THE PROBLEM: Copy out the material below, swapping "Conocenos" for "Sobre nosotros" and changing nothing else. Leave out the pictures.

SUPPLIED RECORDS:

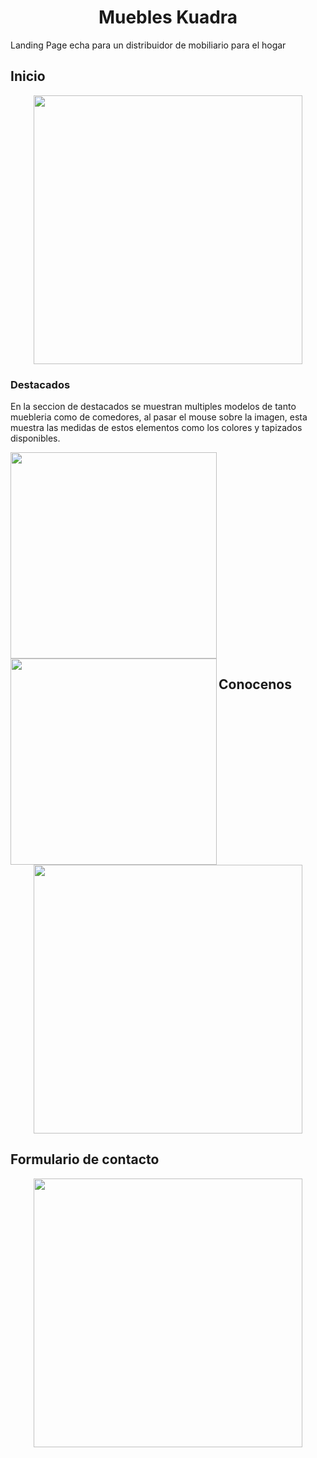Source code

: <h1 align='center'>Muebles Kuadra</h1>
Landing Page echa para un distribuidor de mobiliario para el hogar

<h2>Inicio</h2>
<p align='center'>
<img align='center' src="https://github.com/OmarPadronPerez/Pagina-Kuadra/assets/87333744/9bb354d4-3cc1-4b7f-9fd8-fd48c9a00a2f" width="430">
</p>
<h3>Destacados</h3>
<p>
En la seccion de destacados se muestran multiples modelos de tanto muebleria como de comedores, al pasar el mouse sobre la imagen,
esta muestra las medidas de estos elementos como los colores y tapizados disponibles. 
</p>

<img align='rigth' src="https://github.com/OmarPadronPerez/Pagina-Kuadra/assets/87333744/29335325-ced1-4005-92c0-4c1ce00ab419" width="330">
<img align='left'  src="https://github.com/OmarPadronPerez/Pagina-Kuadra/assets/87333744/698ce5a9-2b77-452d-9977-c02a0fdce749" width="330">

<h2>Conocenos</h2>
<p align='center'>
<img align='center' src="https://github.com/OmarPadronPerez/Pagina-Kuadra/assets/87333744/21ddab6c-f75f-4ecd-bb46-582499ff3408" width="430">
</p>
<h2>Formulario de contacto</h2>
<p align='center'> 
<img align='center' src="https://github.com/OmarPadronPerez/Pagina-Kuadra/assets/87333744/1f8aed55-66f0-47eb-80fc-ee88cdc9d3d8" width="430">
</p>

FINISHED EXERCISE:
Source code

: <h1 align='center'>Muebles Kuadra</h1>
Landing Page echa para un distribuidor de mobiliario para el hogar

<h2>Inicio</h2>
<p align='center'>
<img align='center' src="https://github.com/OmarPadronPerez/Pagina-Kuadra/assets/87333744/9bb354d4-3cc1-4b7f-9fd8-fd48c9a00a2f" width="430">
</p>
<h3>Destacados</h3>
<p>
En la seccion de destacados se muestran multiples modelos de tanto muebleria como de comedores, al pasar el mouse sobre la imagen,
esta muestra las medidas de estos elementos como los colores y tapizados disponibles. 
</p>

<img align='rigth' src="https://github.com/OmarPadronPerez/Pagina-Kuadra/assets/87333744/29335325-ced1-4005-92c0-4c1ce00ab419" width="330">
<img align='left'  src="https://github.com/OmarPadronPerez/Pagina-Kuadra/assets/87333744/698ce5a9-2b77-452d-9977-c02a0fdce749" width="330">

<h2>Sobre nosotros</h2>
<p align='center'>
<img align='center' src="https://github.com/OmarPadronPerez/Pagina-Kuadra/assets/87333744/21ddab6c-f75f-4ecd-bb46-582499ff3408" width="430">
</p>
<h2>Formulario de contacto</h2>
<p align='center'> 
<img align='center' src="https://github.com/OmarPadronPerez/Pagina-Kuadra/assets/87333744/1f8aed55-66f0-47eb-80fc-ee88cdc9d3d8" width="430">
</p>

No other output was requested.